● Assigned task
Lay out each line of the material below as a Markdown table with the columns n and Text, numbering the rows and skipping any blank lines. Leave the pictures out of your answer.

(Collected data)

- - - - -

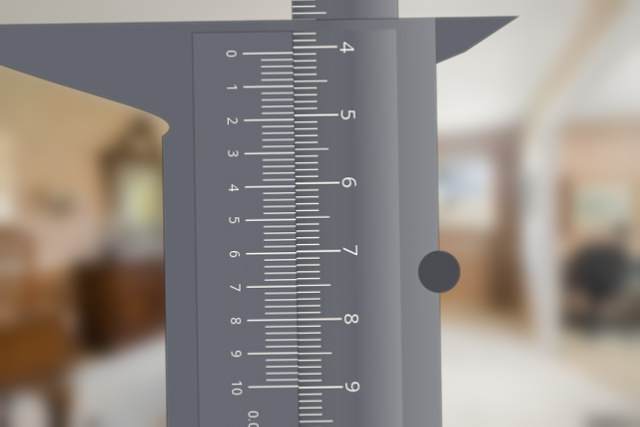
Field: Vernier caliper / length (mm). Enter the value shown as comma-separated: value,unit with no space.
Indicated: 40.8,mm
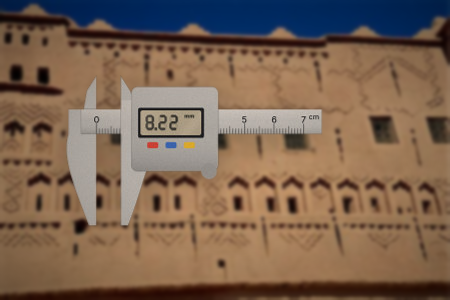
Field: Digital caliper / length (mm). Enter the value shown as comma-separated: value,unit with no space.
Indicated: 8.22,mm
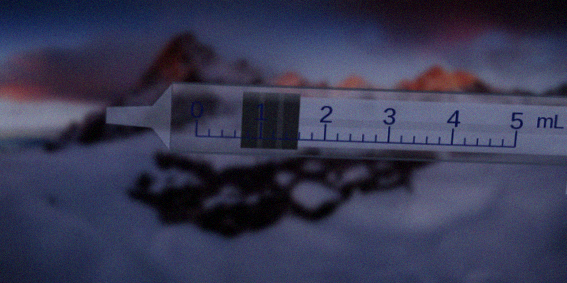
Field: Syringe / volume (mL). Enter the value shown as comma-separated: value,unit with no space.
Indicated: 0.7,mL
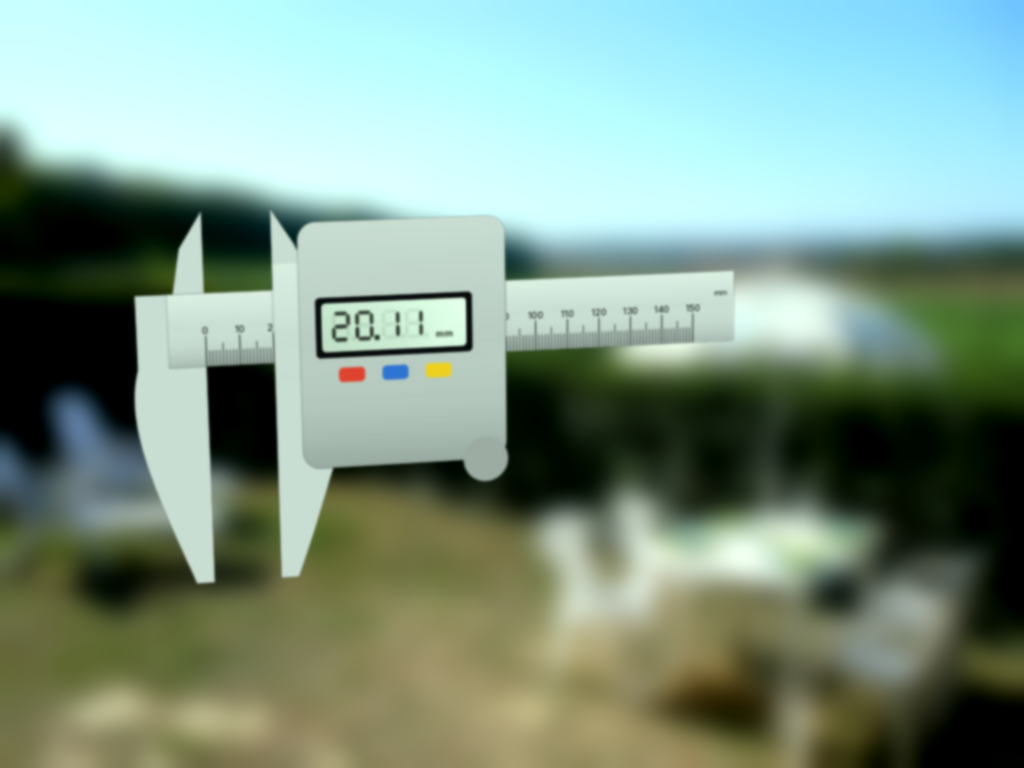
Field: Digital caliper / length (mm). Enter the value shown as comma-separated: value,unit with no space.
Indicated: 20.11,mm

- - - - -

● Expected answer
| n | Text |
|---|---|
| 1 | Field: Vernier caliper / length (mm). Enter the value shown as comma-separated: value,unit with no space. |
| 2 | Indicated: 40.8,mm |
| 3 | Field: Digital caliper / length (mm). Enter the value shown as comma-separated: value,unit with no space. |
| 4 | Indicated: 8.22,mm |
| 5 | Field: Syringe / volume (mL). Enter the value shown as comma-separated: value,unit with no space. |
| 6 | Indicated: 0.7,mL |
| 7 | Field: Digital caliper / length (mm). Enter the value shown as comma-separated: value,unit with no space. |
| 8 | Indicated: 20.11,mm |